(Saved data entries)
-- -- --
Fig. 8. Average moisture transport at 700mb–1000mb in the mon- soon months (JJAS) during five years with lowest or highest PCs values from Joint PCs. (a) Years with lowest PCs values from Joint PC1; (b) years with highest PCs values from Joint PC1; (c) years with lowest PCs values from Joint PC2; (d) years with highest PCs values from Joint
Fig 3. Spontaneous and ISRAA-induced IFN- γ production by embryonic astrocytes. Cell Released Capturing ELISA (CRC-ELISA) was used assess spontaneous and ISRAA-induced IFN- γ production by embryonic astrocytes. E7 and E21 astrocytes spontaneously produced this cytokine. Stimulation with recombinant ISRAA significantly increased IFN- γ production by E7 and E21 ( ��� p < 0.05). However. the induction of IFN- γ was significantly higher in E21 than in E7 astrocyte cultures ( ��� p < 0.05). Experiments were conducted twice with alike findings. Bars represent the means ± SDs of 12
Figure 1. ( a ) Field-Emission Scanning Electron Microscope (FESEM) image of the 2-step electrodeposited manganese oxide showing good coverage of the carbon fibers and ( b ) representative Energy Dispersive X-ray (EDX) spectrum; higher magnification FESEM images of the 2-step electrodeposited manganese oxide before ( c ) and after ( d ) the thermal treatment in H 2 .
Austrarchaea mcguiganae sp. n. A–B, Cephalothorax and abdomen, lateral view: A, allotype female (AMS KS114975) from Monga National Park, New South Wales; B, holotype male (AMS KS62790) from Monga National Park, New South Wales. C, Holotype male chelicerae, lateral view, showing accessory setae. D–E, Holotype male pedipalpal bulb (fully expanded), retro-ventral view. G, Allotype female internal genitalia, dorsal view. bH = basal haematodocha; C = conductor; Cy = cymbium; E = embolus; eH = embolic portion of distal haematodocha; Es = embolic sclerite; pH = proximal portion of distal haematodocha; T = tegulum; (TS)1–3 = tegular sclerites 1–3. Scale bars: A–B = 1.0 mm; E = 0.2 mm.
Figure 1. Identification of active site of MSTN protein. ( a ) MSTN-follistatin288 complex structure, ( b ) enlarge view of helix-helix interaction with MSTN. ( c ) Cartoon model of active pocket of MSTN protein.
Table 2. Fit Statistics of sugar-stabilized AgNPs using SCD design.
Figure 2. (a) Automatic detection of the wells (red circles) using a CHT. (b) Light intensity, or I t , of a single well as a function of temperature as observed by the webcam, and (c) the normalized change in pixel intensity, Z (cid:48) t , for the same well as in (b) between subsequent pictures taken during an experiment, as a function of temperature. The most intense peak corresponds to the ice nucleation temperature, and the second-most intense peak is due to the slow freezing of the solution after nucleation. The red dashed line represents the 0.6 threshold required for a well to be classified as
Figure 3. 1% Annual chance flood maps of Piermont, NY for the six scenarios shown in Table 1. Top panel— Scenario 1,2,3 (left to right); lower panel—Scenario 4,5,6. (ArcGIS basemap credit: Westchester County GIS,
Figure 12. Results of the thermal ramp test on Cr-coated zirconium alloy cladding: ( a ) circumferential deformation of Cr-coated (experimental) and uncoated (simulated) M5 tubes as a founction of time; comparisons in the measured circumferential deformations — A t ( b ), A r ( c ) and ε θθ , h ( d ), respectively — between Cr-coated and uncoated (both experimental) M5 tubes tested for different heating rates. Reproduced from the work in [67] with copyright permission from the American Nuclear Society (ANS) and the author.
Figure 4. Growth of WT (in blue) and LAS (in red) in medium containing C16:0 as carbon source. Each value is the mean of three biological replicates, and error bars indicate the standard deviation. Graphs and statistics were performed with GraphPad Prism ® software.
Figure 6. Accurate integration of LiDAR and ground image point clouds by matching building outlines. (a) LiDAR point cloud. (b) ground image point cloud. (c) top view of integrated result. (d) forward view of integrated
-- -- --
§ **REQUIRED WORK**
This task calls for every entry above to be transcribed exactly.

§ **FINISHED TASK**
Fig. 8. Average moisture transport at 700mb–1000mb in the mon- soon months (JJAS) during five years with lowest or highest PCs values from Joint PCs. (a) Years with lowest PCs values from Joint PC1; (b) years with highest PCs values from Joint PC1; (c) years with lowest PCs values from Joint PC2; (d) years with highest PCs values from Joint
Fig 3. Spontaneous and ISRAA-induced IFN- γ production by embryonic astrocytes. Cell Released Capturing ELISA (CRC-ELISA) was used assess spontaneous and ISRAA-induced IFN- γ production by embryonic astrocytes. E7 and E21 astrocytes spontaneously produced this cytokine. Stimulation with recombinant ISRAA significantly increased IFN- γ production by E7 and E21 ( ��� p < 0.05). However. the induction of IFN- γ was significantly higher in E21 than in E7 astrocyte cultures ( ��� p < 0.05). Experiments were conducted twice with alike findings. Bars represent the means ± SDs of 12
Figure 1. ( a ) Field-Emission Scanning Electron Microscope (FESEM) image of the 2-step electrodeposited manganese oxide showing good coverage of the carbon fibers and ( b ) representative Energy Dispersive X-ray (EDX) spectrum; higher magnification FESEM images of the 2-step electrodeposited manganese oxide before ( c ) and after ( d ) the thermal treatment in H 2 .
Austrarchaea mcguiganae sp. n. A–B, Cephalothorax and abdomen, lateral view: A, allotype female (AMS KS114975) from Monga National Park, New South Wales; B, holotype male (AMS KS62790) from Monga National Park, New South Wales. C, Holotype male chelicerae, lateral view, showing accessory setae. D–E, Holotype male pedipalpal bulb (fully expanded), retro-ventral view. G, Allotype female internal genitalia, dorsal view. bH = basal haematodocha; C = conductor; Cy = cymbium; E = embolus; eH = embolic portion of distal haematodocha; Es = embolic sclerite; pH = proximal portion of distal haematodocha; T = tegulum; (TS)1–3 = tegular sclerites 1–3. Scale bars: A–B = 1.0 mm; E = 0.2 mm.
Figure 1. Identification of active site of MSTN protein. ( a ) MSTN-follistatin288 complex structure, ( b ) enlarge view of helix-helix interaction with MSTN. ( c ) Cartoon model of active pocket of MSTN protein.
Table 2. Fit Statistics of sugar-stabilized AgNPs using SCD design.
Figure 2. (a) Automatic detection of the wells (red circles) using a CHT. (b) Light intensity, or I t , of a single well as a function of temperature as observed by the webcam, and (c) the normalized change in pixel intensity, Z (cid:48) t , for the same well as in (b) between subsequent pictures taken during an experiment, as a function of temperature. The most intense peak corresponds to the ice nucleation temperature, and the second-most intense peak is due to the slow freezing of the solution after nucleation. The red dashed line represents the 0.6 threshold required for a well to be classified as
Figure 3. 1% Annual chance flood maps of Piermont, NY for the six scenarios shown in Table 1. Top panel— Scenario 1,2,3 (left to right); lower panel—Scenario 4,5,6. (ArcGIS basemap credit: Westchester County GIS,
Figure 12. Results of the thermal ramp test on Cr-coated zirconium alloy cladding: ( a ) circumferential deformation of Cr-coated (experimental) and uncoated (simulated) M5 tubes as a founction of time; comparisons in the measured circumferential deformations — A t ( b ), A r ( c ) and ε θθ , h ( d ), respectively — between Cr-coated and uncoated (both experimental) M5 tubes tested for different heating rates. Reproduced from the work in [67] with copyright permission from the American Nuclear Society (ANS) and the author.
Figure 4. Growth of WT (in blue) and LAS (in red) in medium containing C16:0 as carbon source. Each value is the mean of three biological replicates, and error bars indicate the standard deviation. Graphs and statistics were performed with GraphPad Prism ® software.
Figure 6. Accurate integration of LiDAR and ground image point clouds by matching building outlines. (a) LiDAR point cloud. (b) ground image point cloud. (c) top view of integrated result. (d) forward view of integrated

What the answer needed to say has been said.